M missionaries and C cannibals want to cross a river using a rowboat that can carry at most R people at a time. Everybody starts out on one side of the river, and they all want to end with everybody on the other side of the river. Although the cannibals and missionaries are friends and are trying to cooperate, if the cannibals ever outnumber the missionaries on either side of the river, or in the rowboat, they will succumb to temptation and eat the poor souls. Given M, C, and R, you
are to return the smallest number of river crossings needed to get everyone safely to the other side of the river. If it is impossible
to get everyone safely across the river, return -1.
Each trip from one side of the river to the other counts as one crossing, so a round trip would count as two river crossings. Also, each crossing requires at least one person in the boat to row. Finally, note that, whenever the boat reaches shore, everybody in the boat temporarily disembarks for the purposes of determining whether the cannibals outnumber the missionaries on that side of the river.

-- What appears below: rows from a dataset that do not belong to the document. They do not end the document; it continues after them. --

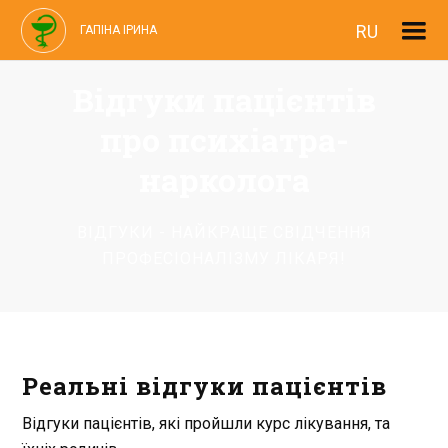
RU
ГАПІНА ІРИНА
Відгуки пацієнтів
про психіатра-
нарколога
ВІДГУКИ - НАЙКРАЩЕ СВІДЧЕННЯ
ПРОФЕСІОНАЛІЗМУ ЛІКАРЯ!
Реальні відгуки пацієнтів
Відгуки пацієнтів, які пройшли курс лікування, та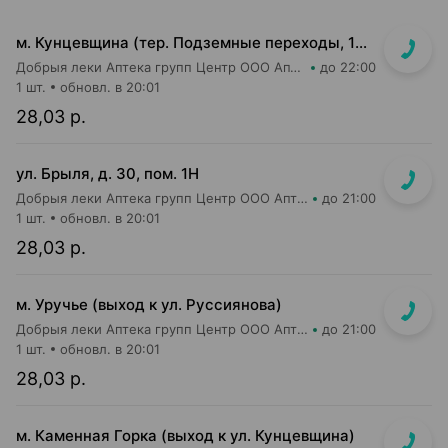
м. Кунцевщина (тер. Подземные переходы, 10, пом. 13)
Добрыя леки Аптека групп Центр ООО Аптека №15
до 22:00
1 шт.
обновл. в 20:01
28,03 р.
ул. Брыля, д. 30, пом. 1Н
Добрыя леки Аптека групп Центр ООО Аптека №25
до 21:00
1 шт.
обновл. в 20:01
28,03 р.
м. Уручье (выход к ул. Руссиянова)
Добрыя леки Аптека групп Центр ООО Аптека №16
до 21:00
1 шт.
обновл. в 20:01
28,03 р.
м. Каменная Горка (выход к ул. Кунцевщина)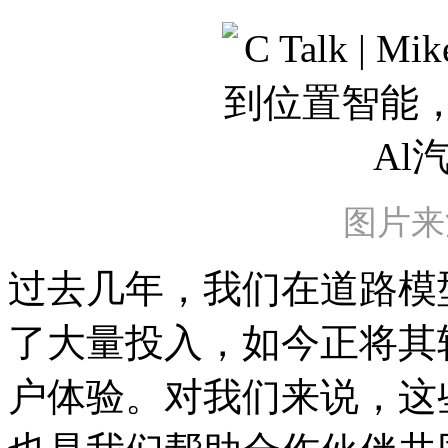
图片来
过去几年，我们在道路模
了大量投入，如今正将其
户体验。对我们来说，这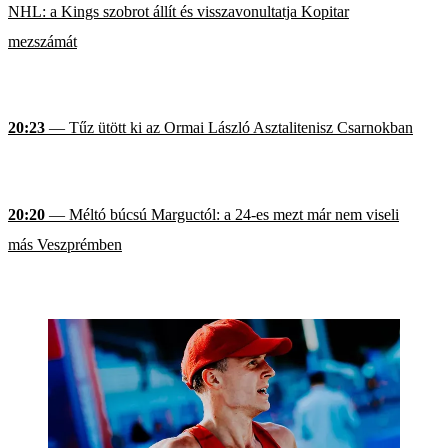
NHL: a Kings szobrot állít és visszavonultatja Kopitar
mezszámát
20:23
— Tűz ütött ki az Ormai László Asztalitenisz Csarnokban
20:20
— Méltó búcsú Marguctól: a 24-es mezt már nem viseli
más Veszprémben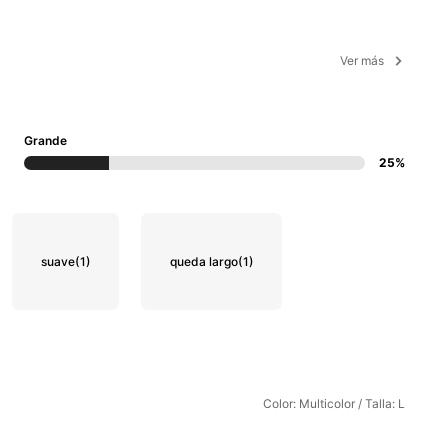
Ver más
Grande
25%
suave
(1)
queda largo
(1)
Color: Multicolor / Talla: L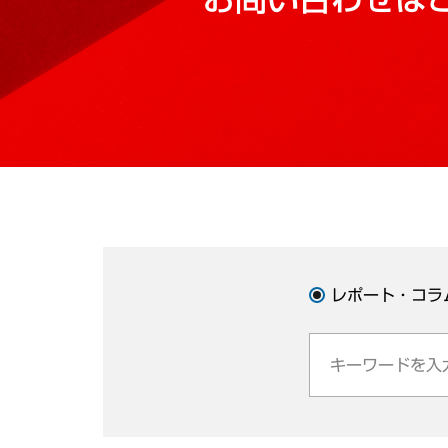
レポート・コラ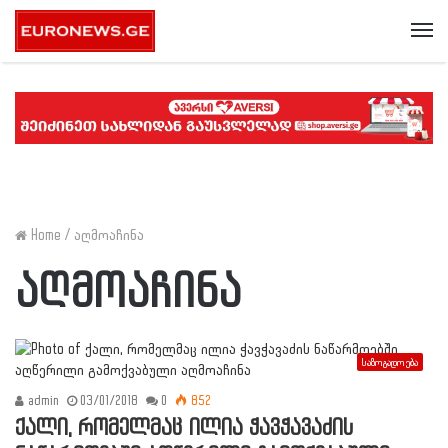
Me
Home
/
აღმოაჩინა
აღმოაჩინა
საზოგადოება
admin
03/01/2018
0
852
ქალი, რომელმაც ილია ჭავჭავაძის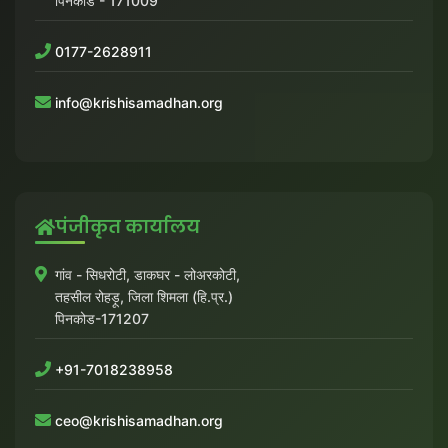
पिनकोड - 171009
0177-2628911
info@krishisamadhan.org
पंजीकृत कार्यालय
गांव - सिधरोटी, डाकघर - लोअरकोटी,
तहसील रोहड़ू, जिला शिमला (हि.प्र.)
पिनकोड-171207
+91-7018238958
ceo@krishisamadhan.org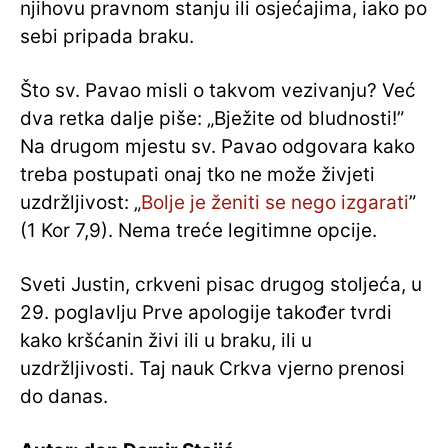
njihovu pravnom stanju ili osjećajima, iako po
sebi pripada braku.
Što sv. Pavao misli o takvom vezivanju? Već
dva retka dalje piše: „Bježite od bludnosti!”
Na drugom mjestu sv. Pavao odgovara kako
treba postupati onaj tko ne može živjeti
uzdržljivost: „
Bolje je ženiti se nego izgarati
”
(1 Kor 7,9). Nema treće legitimne opcije.
Sveti Justin, crkveni pisac drugog stoljeća, u
29. poglavlju Prve apologije također tvrdi
kako kršćanin živi ili u braku, ili u
uzdržljivosti. Taj nauk Crkva vjerno prenosi
do danas.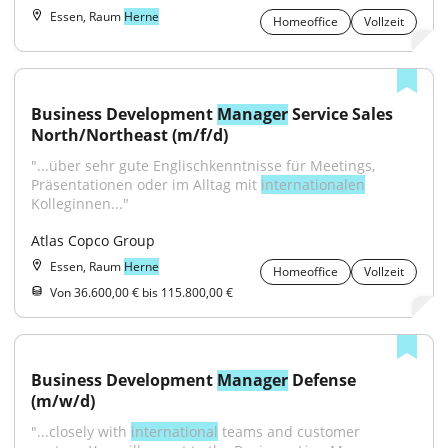
Essen, Raum
Herne
Homeoffice
Vollzeit
Business Development 
Manager
 Service Sales 
North/Northeast (m/f/d)
"...über sehr gute Englischkenntnisse für Meetings, 
Präsentationen oder im Alltag mit 
internationalen
Kolleginnen..."
Atlas Copco Group
Essen, Raum
Herne
Homeoffice
Vollzeit
Von 36.600,00 € bis 115.800,00 €
Business Development 
Manager
 Defense 
(m/w/d)
"...closely with 
international
 teams and customer 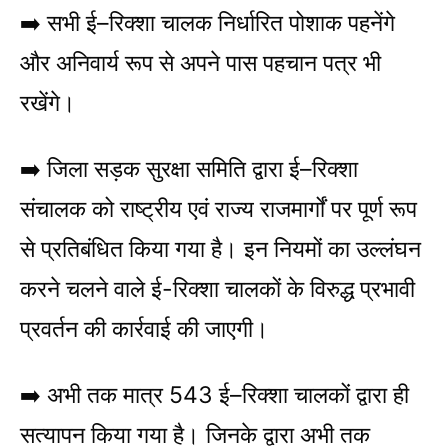
➡️ सभी ई–रिक्शा चालक निर्धारित पोशाक पहनेंगे
और अनिवार्य रूप से अपने पास पहचान पत्र भी
रखेंगे।
➡️ जिला सड़क सुरक्षा समिति द्वारा ई–रिक्शा
संचालक को राष्ट्रीय एवं राज्य राजमार्गों पर पूर्ण रूप
से प्रतिबंधित किया गया है। इन नियमों का उल्लंघन
करने चलने वाले ई-रिक्शा चालकों के विरुद्ध प्रभावी
प्रवर्तन की कार्रवाई की जाएगी।
➡️ अभी तक मात्र 543 ई–रिक्शा चालकों द्वारा ही
सत्यापन किया गया है। जिनके द्वारा अभी तक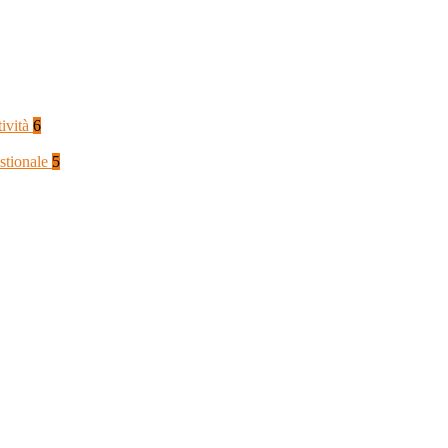
tività
6
stionale
5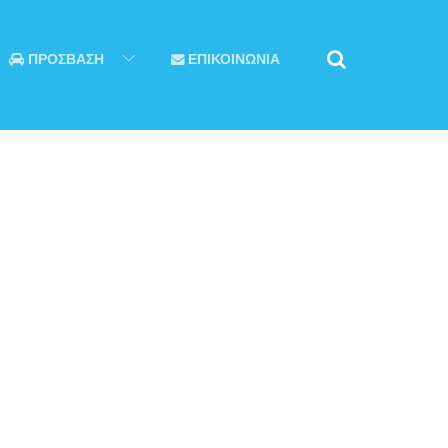
ΠΡΟΣΒΑΣΗ
ΕΠΙΚΟΙΝΩΝΙΑ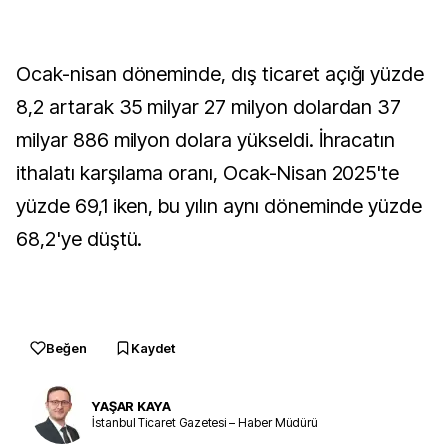
Ocak-nisan döneminde, dış ticaret açığı yüzde
8,2 artarak 35 milyar 27 milyon dolardan 37
milyar 886 milyon dolara yükseldi. İhracatın
ithalatı karşılama oranı, Ocak-Nisan 2025'te
yüzde 69,1 iken, bu yılın aynı döneminde yüzde
68,2'ye düştü.
Beğen
Kaydet
YAŞAR KAYA
İstanbul Ticaret Gazetesi – Haber Müdürü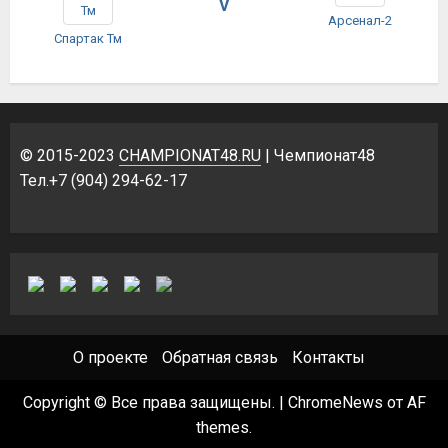
V
Арсенал-2
Спартак Тм
© 2015-2023
CHAMPIONAT48.RU
| Чемпионат48
Тел.+7 (904) 294-62-17
О проекте
Обратная связь
Контакты
Copyright © Все права защищены.
|
ChromeNews
от AF
themes.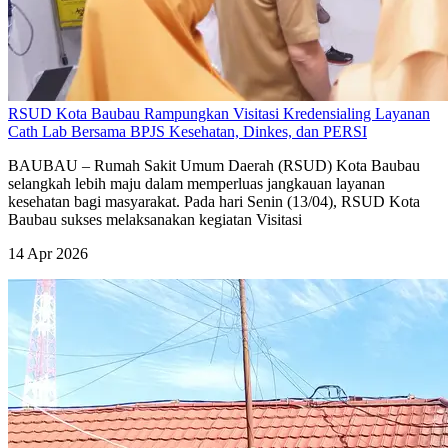
RSUD Kota Baubau Rampungkan Visitasi Kredensialing Layanan
Cath Lab Bersama BPJS Kesehatan, Dinkes, dan PERSI
BAUBAU – Rumah Sakit Umum Daerah (RSUD) Kota Baubau
selangkah lebih maju dalam memperluas jangkauan layanan
kesehatan bagi masyarakat. Pada hari Senin (13/04), RSUD Kota
Baubau sukses melaksanakan kegiatan Visitasi
14 Apr 2026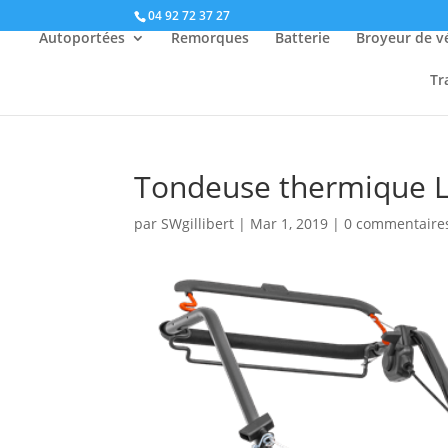
04 92 72 37 27
Autoportées
Remorques
Batterie
Broyeur de v
Tr
Tondeuse thermique 
par
SWgillibert
|
Mar 1, 2019
|
0 commentaire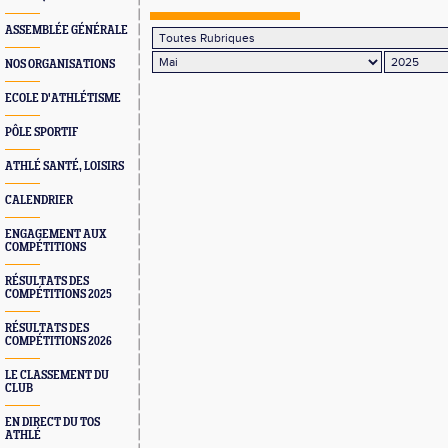
ASSEMBLÉE GÉNÉRALE
NOS ORGANISATIONS
ECOLE D'ATHLÉTISME
PÔLE SPORTIF
ATHLÉ SANTÉ, LOISIRS
CALENDRIER
ENGAGEMENT AUX
COMPÉTITIONS
RÉSULTATS DES
COMPÉTITIONS 2025
RÉSULTATS DES
COMPÉTITIONS 2026
LE CLASSEMENT DU
CLUB
EN DIRECT DU TOS
ATHLÉ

As an example, consider the classic version of this puzzle, where you start with 3 missionaries, 3 cannibals, and a rowboat that can hold up to 2 people. For the first crossing, you must send at least two people, because if you sent only one person, that person would have to immediately bring the rowboat back. If you send two missionaries, the remaining missionary gets eaten by the cannibals. You could safely send two cannibals and have one bring the boat back. Alternatively, you could send one missionary and one cannibal, and then have the missionary bring the boat back (because if the cannibal brought the boat back, the two missionaries on the original side of the river would be eaten). Either way, after two crossings, you have one cannibal on the opposite side of the river.